Image Palace of Holyroodhouse - John Freeman - Royal Collection Trust - Her Majesty Queen Elizabeth II 2017

Palace of Holyroodhouse

No trip to Edinburgh would be complete without a visit to the Palace of Holyroodhouse, the Queen’s official residence in the Scottish capital. The palace is best known as the home of Mary, Queen of Scots – she was married here, and witnessed the brutal killing of her secretary in her private apartments.

Commonly referred to as Holyrood Palace, the residence stands at one end of Edinburgh’s famous Royal Mile and has close ties with several historical Scottish figures, including Bonnie Prince Charlie, who held court there for six weeks in the 18th century. Now it is used by the Queen for official engagements in Scotland and the State Apartments are the main draw when she is not in residence. These rooms at Holyrood Palace feature a stunning array of French and Flemish tapestries, while the Throne Room houses a pair of thrones commissioned by King George V in 1911.

Built around 500 years ago, Mary Queen of Scots’ chambers can be found in the oldest part of the palace via a narrow, winding staircase in the north-west tower. Stories of intrigue and murder accompany these rooms, as the bedchamber features the original oak ceiling from when she lived there between 1561 and 1567. Mary also witnessed the killing of her private secretary David Rizzio in the Supper Room.

The ruins of the medieval Holyrood Abbey are adjacent to Holyrood House, and the surviving roofless nave, Gothic windows, vaulted windows and Romanesque arcading provide an insight into what was once one of the nation’s grandest buildings. Palace wardens provide daily guided tours of the abbey, exploring the history, myths and legends relating to ruins. Look out for the Royal Vault, which contains the remains of James V.

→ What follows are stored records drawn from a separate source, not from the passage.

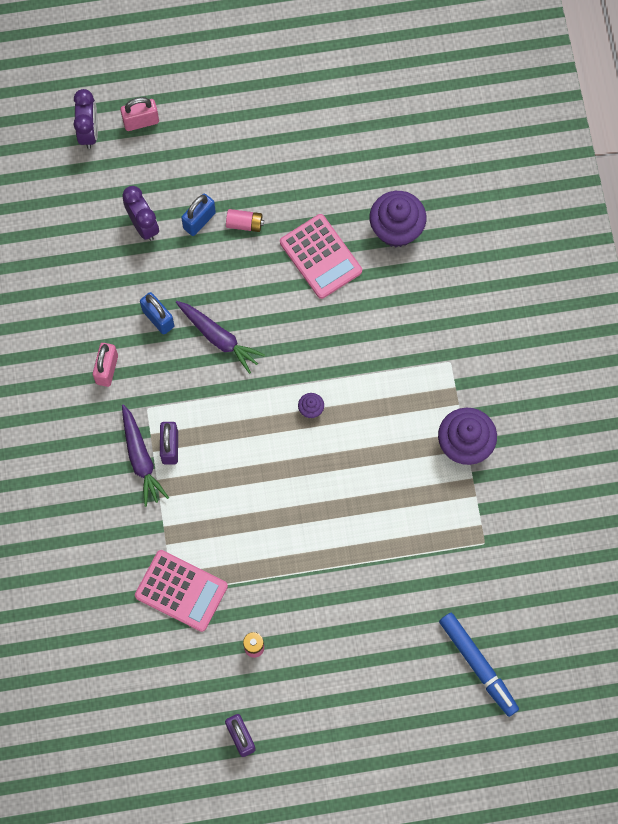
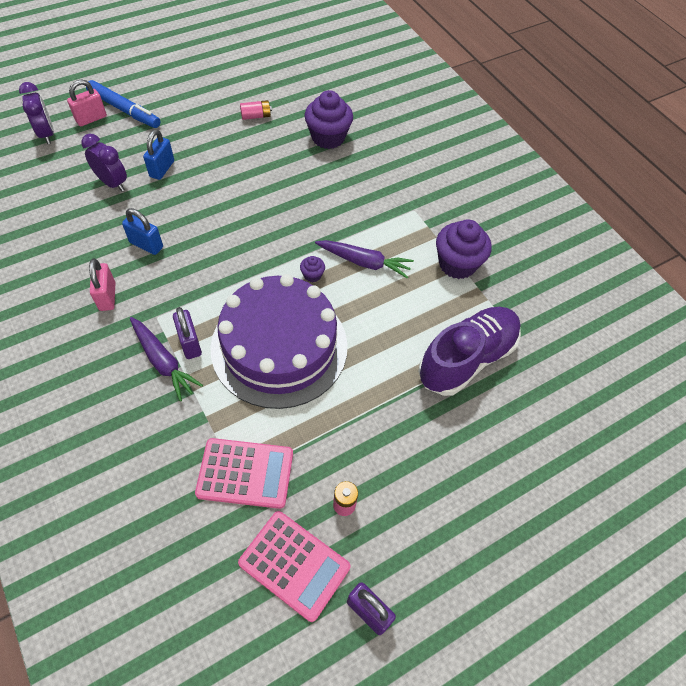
camera: 25 degrees left, 15 degrees down
purple carrot [176,301,265,374] -> purple carrot moved to [315,240,414,278]
pink battery [226,209,264,232] -> pink battery moved to [240,100,272,120]
pink calculator [280,214,362,299] -> pink calculator moved to [238,511,350,622]
blue marker [439,613,519,717] -> blue marker moved to [86,80,161,128]
none -> purple cake [210,274,347,409]
none -> purple shoe [418,307,521,396]

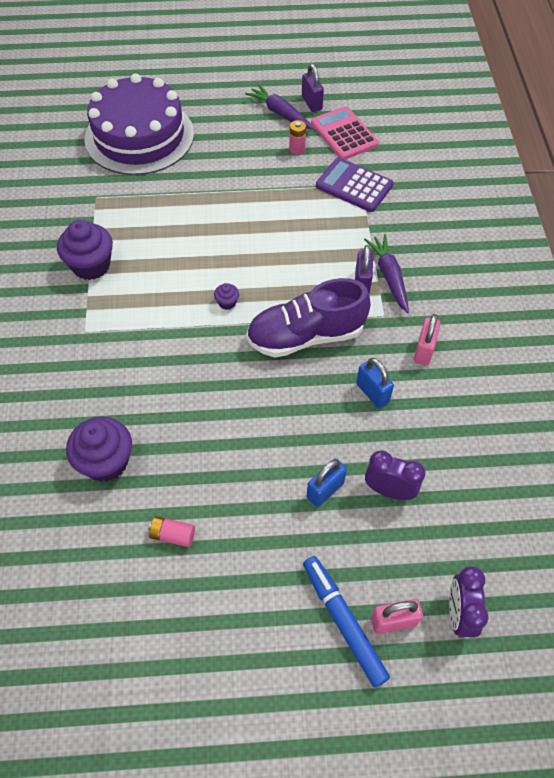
camera: 150 degrees left, 0 degrees up
purple clock [81,134,127,192] -> purple clock turned 135 degrees clockwise [365,450,426,500]
pink calculator [195,438,293,509] -> purple calculator [316,158,394,212]
purple cake [210,274,347,409] -> purple cake moved to [84,73,194,175]
purple carrot [315,240,414,278] -> purple carrot moved to [245,84,314,130]
purple shoe [418,307,521,396] -> purple shoe moved to [246,278,371,358]

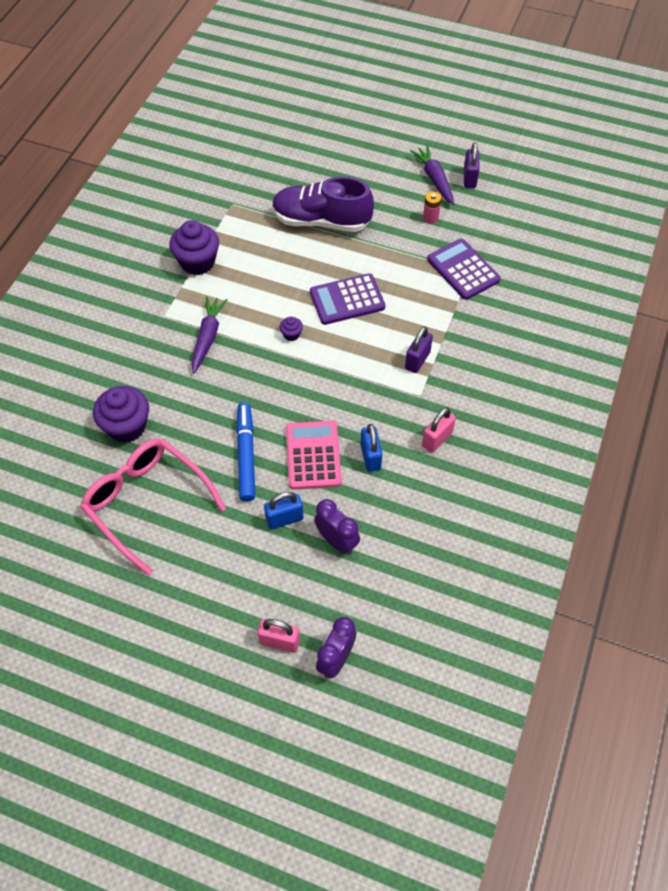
camera: 25 degrees right, 0 degrees up
purple cake [84,73,194,175] -> none
pink battery [149,516,195,547] -> pink glasses [81,439,226,576]
purple shoe [246,278,371,358] -> purple shoe moved to [272,176,374,232]
blue marker [303,556,390,688] -> blue marker moved to [236,402,255,502]
pink calculator [311,106,379,160] -> pink calculator moved to [286,421,342,490]
purple carrot [364,234,409,313] -> purple carrot moved to [192,296,227,373]
none -> purple calculator [310,273,385,325]

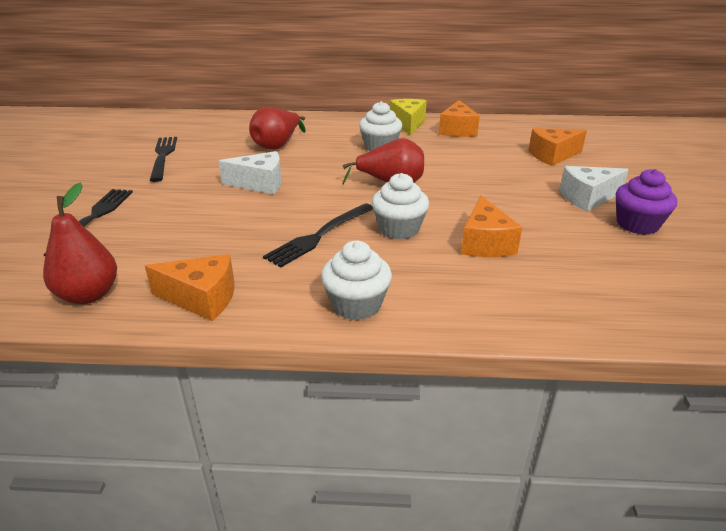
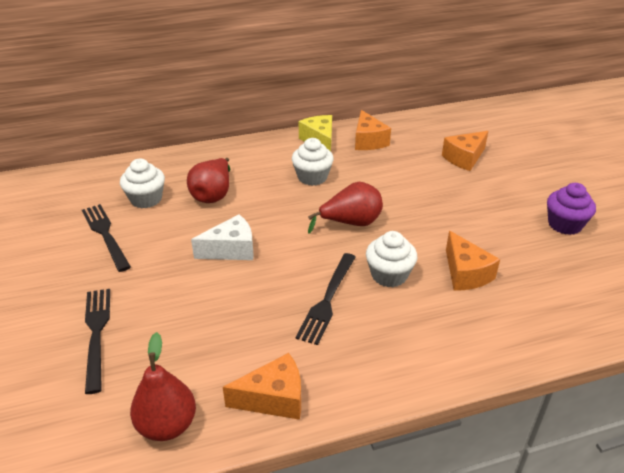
camera: 20 degrees left, 5 degrees up
white cupcake [321,241,392,320] -> white cupcake moved to [120,159,165,208]
white cheese [559,166,629,211] -> none

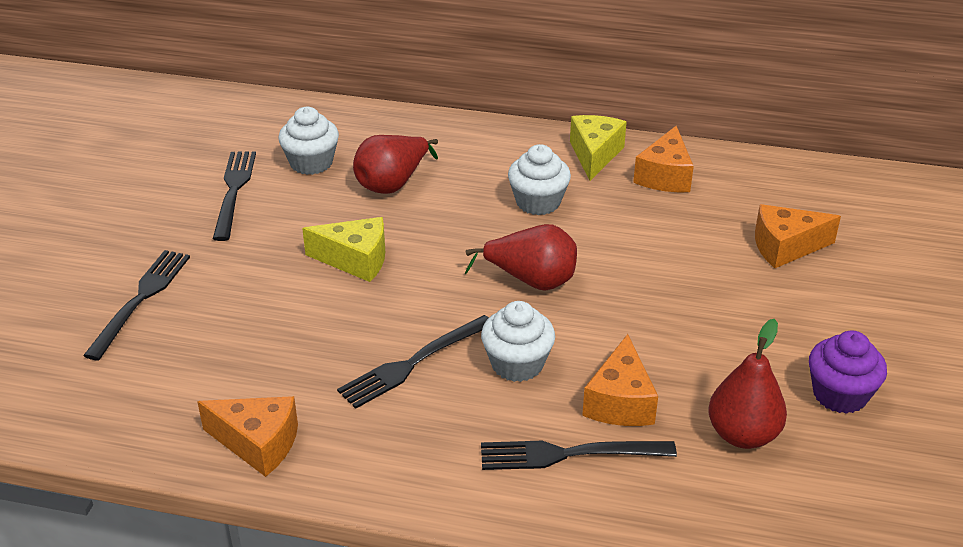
camera: 30 degrees right, 0 degrees up
red pear [130,332,196,441] -> red pear moved to [708,319,787,449]
white cheese [191,214,254,260] -> yellow cheese [302,217,385,282]
none -> black fork [481,441,677,470]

Getting to the Palace of Holyroodhouse

Holyrood Palace is a 15-minute walk from Edinburgh’s central station, Edinburgh Waverly or a 20-minute walk from the nearest tram stop at York Place. Edinburgh Waverley station is served by trams from Edinburgh Airport, with a journey time of around 30 minutes. Alternatively, bus numbers 6 and 35 both stop near the palace, as do open-top tour buses.

What’s nearby?

At the opposite end of the Royal Mile, a mix of shops, restaurants and other attractions, is the historic fortress of Edinburgh Castle. The imposing fortification is just one of many things to do in Edinburgh though, as the National Museum of Scotland, Edinburgh Dungeon and Dynamic Earth – an exciting exhibition that tells the story of the planet – are all within walking distance.